Years ago I played in a LARP called NERO it had pretty detailed rules for character development and weapons did specific amounts of damage based on weapon type but mostly it depended on the skill ranks a player had invested in the weapon type (i.e, damage output per blow was mostly character driven). A good chunk of my few year career playing NERO my rogue character dished out "2 normal" with a sword, that's 2 points of normal damage if I actually hit a foe in combat. Armor was extra hit points and hit points could go fairly high. They might have been called body points and armor points but they were hit points.
I fought a lot better then the few points I put into sword skill would indicate. One event I end up trapped by a relatively new player fighting a moderately potent monster, I realized what the monster was while I we started to fight because I was fairly familiar with the common monsters and could deduce from the costume and damage my foe was calling what she was. She's fighting with a hand an a half weapon (4 to 5 feet long) swinging something like 7 pts of damage and because I wasn't' using a magical weapon I'm only infliction 1 pt of damage at a time with my sword (about 3' long). She just can not hit me however as I fight a heck of a lot better then the few points in sword skill would reveal. At one point I just ask the poor girl fighting me to give up, she initially refuses until I hit her a few more times and I ask her "do you really want or need me to hit you 99 times? I'm not trying to cheat but I don't want to beat the hell out of you either, just stop." she relents and we each go our way.

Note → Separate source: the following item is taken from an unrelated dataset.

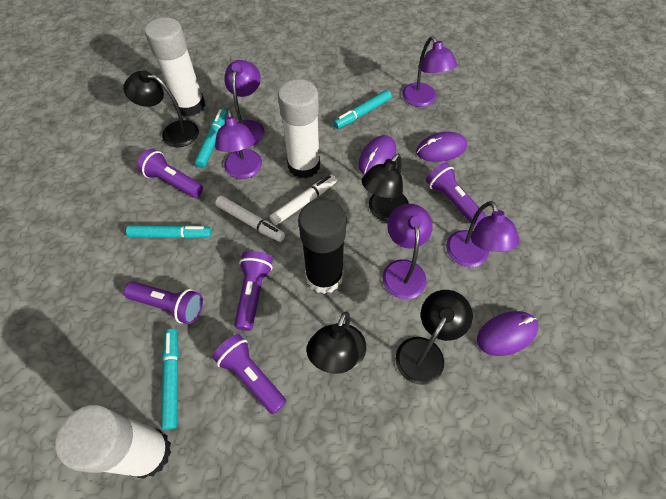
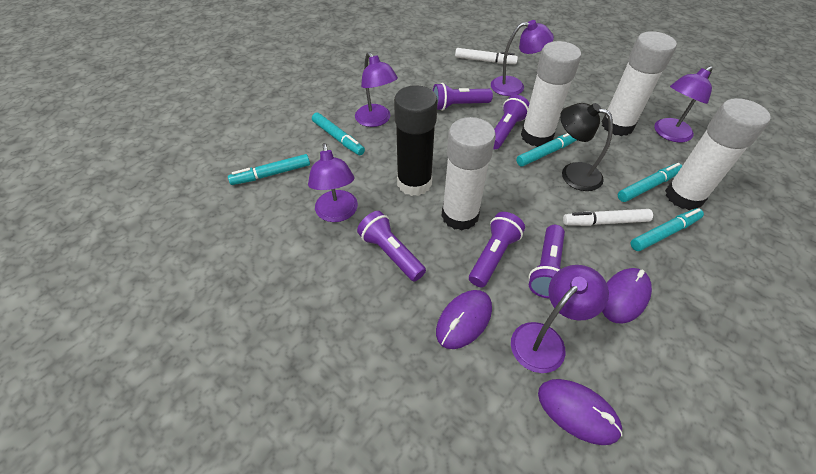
black lamp: 4 -> 1
turquoise marker: 4 -> 5
white glue stick: 3 -> 4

Hit Points were silly in that game (in part) because they weren't tied to actual combat ability, what works for abstraction in a tabletop game produced absurdity in a physical game. It wasn't uncommon for two people to walk up to virtually chest to chest contact and tap each other on the back while yelling out damage ratings, it produced combat that didn't look like combat. At one point later in my career in that game it would have taken me 24-30 blows to defeat my mirror-self and that would have been a darned long fight. I know some of that was addressed in later iterations of the rules (the story I mention above was about 20 years ago) but at it's core it revealed how mechanics can't really be universally applied across game systems.